The Romans built triumphal arches for their conquests. Putin built a bridge.
It is the longest bridge in Europe and an impressive engineering feat.
The strait of Kerch, although narrow, is notorious for sudden and violent storms. The underlying geology is also treacherous - the Taman peninsula on the Russian side is famed for its unstable mud volcanoes.
But since the 19th century, many have dreamed of bridging the gap.
The last time it was seriously attempted was during the Second World War, when the Wehrmacht tried building a crossing to supply the Nazi thrust into the Caucasus.

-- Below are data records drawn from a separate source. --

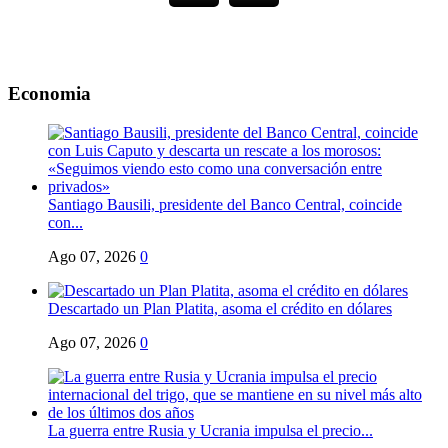
Economia
Santiago Bausili, presidente del Banco Central, coincide
con...
Ago 07, 2026
0
Descartado un Plan Platita, asoma el crédito en dólares
Ago 07, 2026
0
La guerra entre Rusia y Ucrania impulsa el precio...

The Red Army recaptured the area and finished the job with a temporary pontoon structure, but it was soon destroyed by drifting ice.
The job was so difficult - and fraught with Western sanctions - that Putin initially struggled to find private-sector investors when he ordered the construction in 2014.
Eventually, he entrusted it to Arkady Rotenberg, his former judo partner and a billionaire construction magnate already under sanctions.
In 2017, the Telegraph visited the site at the invitation of Stroygazmontazh, the group doing the building.
It was impossible not to be impressed by the scale of the project.
Taman, a dusty and neglected fishing town, had been transformed by a small city of shipping containers housing hundreds of workers.
Earthmovers and equipment moved back and forth along a grand causeway to the island of Tuzla. From the end of the causeway, the cliffs of Crimea looked close enough to swim to.
Managers at the time brushed off questions about delays and insisted they would get the $3.6 billion ($7.12 bn) job done on time.
To be fair to them, they delivered.
So famed is the bridge in Russia that it inspired the 2018 Russian romantic comedy "The Crimean Bridge, Made with Love!" made by the head of the Russian network RT, Margarita Simonyan.
Vladimir Putin drove the first truck across the road section in a televised opening ceremony in 2018.
Its destruction presents the Kremlin with two urgent challenges.
Until the bridge can be repaired, freight and passengers headed to and from Crimea will have to be re-routed by air, sea, and the "land bridge" of occupied Ukrainian territory along the north coast of the Sea of Azov.
That is bad news not only for the Russian war effort. The highly-militarised peninsula was one of the springboards for the February 24 invasion and remained a key supply route for the Russians fighting on the southern front.
Less than two months ago, reinforcements were rushed through Crimea to reinforce Kherson ahead of the Ukrainian offensive there. The force trying to hold back the Ukrainians there still relies on that route for resupply.
There are also around two million civilian residents who need feeding. There were already reports of long queues forming at supermarkets as locals stocked up in anticipation of shortages.
Those difficulties are surmountable.
Russia's transport ministry said trains would be running by evening, and that the surviving eastbound lane of the road bridge would also be reopened for traffic in both directions.
But the vulnerability of those supply chains has been exposed.
Such a public blow to Putin's prestige demands a public response.
He will be under pressure to do something dramatic to assuage both the shaken general public and the vocal, hard-line minority of war enthusiasts he increasingly relies on.
Ukrainian officials - and their allies in Western capitals - will be bracing for something violent.
He could try to strike Ukrainian bridges across the Dniepr river in Kyiv, Dnipro and Zaporizhzhia, or just launch mass bombardments of such cities.
He may even launch the much debated demonstrative nuclear strike - or at least carry out an explosion at the old Soviet testing ground on Novaya Zemlya in the Arctic.
The difficulty is that this is not an isolated setback. It comes after a month of defeats and retreats in Kharkiv, Liman, and Kherson that have already shaken faith in victory.
Bridges can be repaired. The widening cracks in Russian morale are another story.